Kessler graduated from North Carolina State in 1958 after playing on the basketball team for three seasons. He coached at Martin Van Buren High School in his home borough of Queens before leaving to become head coach at Adelphi University on Long Island in 1972. He compiled an 88-60 record in six seasons with the Panthers.
He was an assistant coach at Davidson from 1979-81 and then began his association with the NBA, serving as an advance scout for Detroit, Washington, Portland and Sacramento. For a short time he was head coach of Hapoel Holon of the Israeli Professional League.
His reputation as a speaker at clinics, where he used humor and fundamentals to get his point across, extended nationwide. His days at the famed Five-Star Basketball Camp are legendary for his work with individual players and the full-camp lectures that informed and entertained.
Kessler was strictly from basketball's old-school. He stressed preparation and discipline, looking for an opponent's weakness, goading his players to be better, berating them when he thought that might do the trick. And he did it with a standup comic's touch — a Catskill mountain schtick melding John Wooden with Jackie Mason.

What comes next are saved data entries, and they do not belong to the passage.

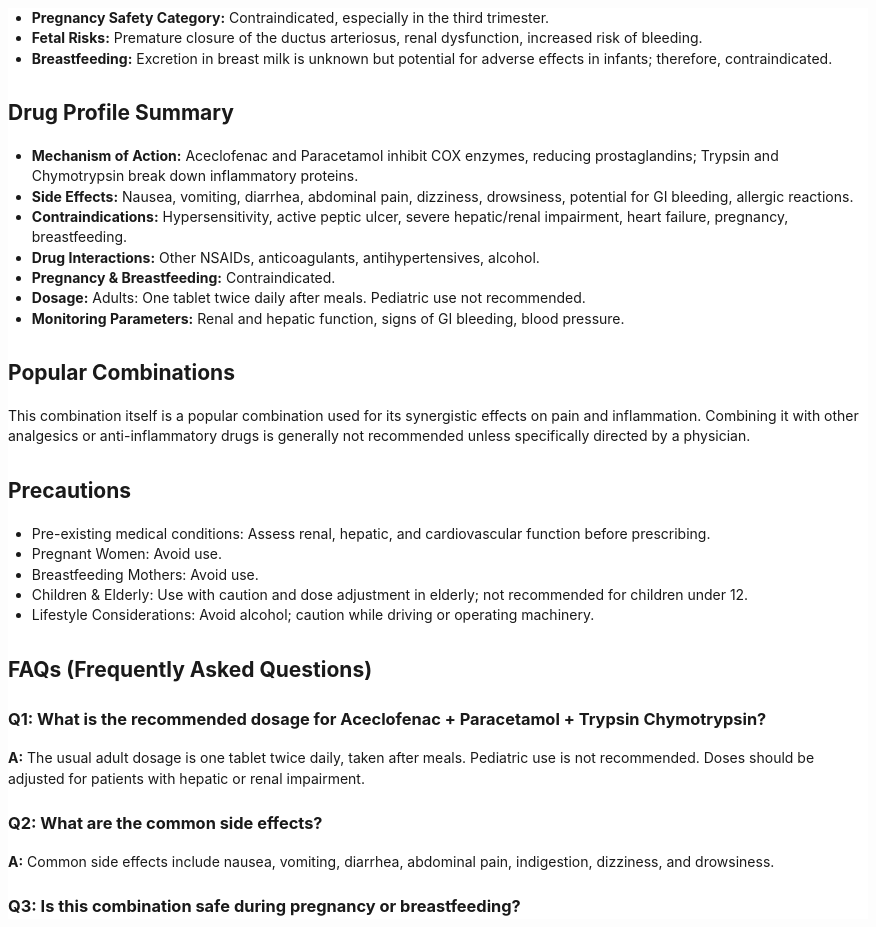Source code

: - **Pregnancy Safety Category:**  Contraindicated, especially in the third trimester.
- **Fetal Risks:**  Premature closure of the ductus arteriosus, renal dysfunction, increased risk of bleeding.
- **Breastfeeding:** Excretion in breast milk is unknown but potential for adverse effects in infants; therefore, contraindicated.


## **Drug Profile Summary**

- **Mechanism of Action:** Aceclofenac and Paracetamol inhibit COX enzymes, reducing prostaglandins; Trypsin and Chymotrypsin break down inflammatory proteins.
- **Side Effects:** Nausea, vomiting, diarrhea, abdominal pain, dizziness, drowsiness, potential for GI bleeding, allergic reactions.
- **Contraindications:** Hypersensitivity, active peptic ulcer, severe hepatic/renal impairment, heart failure, pregnancy, breastfeeding.
- **Drug Interactions:** Other NSAIDs, anticoagulants, antihypertensives, alcohol.
- **Pregnancy & Breastfeeding:** Contraindicated.
- **Dosage:** Adults: One tablet twice daily after meals. Pediatric use not recommended.
- **Monitoring Parameters:**  Renal and hepatic function, signs of GI bleeding, blood pressure.

## **Popular Combinations**

This combination itself is a popular combination used for its synergistic effects on pain and inflammation. Combining it with other analgesics or anti-inflammatory drugs is generally not recommended unless specifically directed by a physician.


## **Precautions**

- Pre-existing medical conditions: Assess renal, hepatic, and cardiovascular function before prescribing.
- Pregnant Women: Avoid use.
- Breastfeeding Mothers: Avoid use.
- Children & Elderly:  Use with caution and dose adjustment in elderly; not recommended for children under 12.
- Lifestyle Considerations: Avoid alcohol; caution while driving or operating machinery.


## **FAQs (Frequently Asked Questions)**

### **Q1: What is the recommended dosage for Aceclofenac + Paracetamol + Trypsin Chymotrypsin?**

**A:** The usual adult dosage is one tablet twice daily, taken after meals. Pediatric use is not recommended. Doses should be adjusted for patients with hepatic or renal impairment.

### **Q2: What are the common side effects?**

**A:** Common side effects include nausea, vomiting, diarrhea, abdominal pain, indigestion, dizziness, and drowsiness.

### **Q3:  Is this combination safe during pregnancy or breastfeeding?**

"I've known Marv for 40 years, since I was 14," Fordham coach Tom Pecora said Saturday. "His creative thinking and sense of humor when it came to basketball were what made him so special to me and so many others. What he was able to do is unparalleled."
Kessler created a new career for himself over the last two decades. He was hired by many college and NBA coaches to attend their practices and suggest ways to become more effective.
Kessler, who received a master's degree from Columbia in 1960, was inducted into Adelphi's Hall of Fame in 1997.
He is survived by his wife, Irene, and daughters Andrea and Gayle.
Services are Sunday at 10 a.m. at Sinai Chapel in Flushing.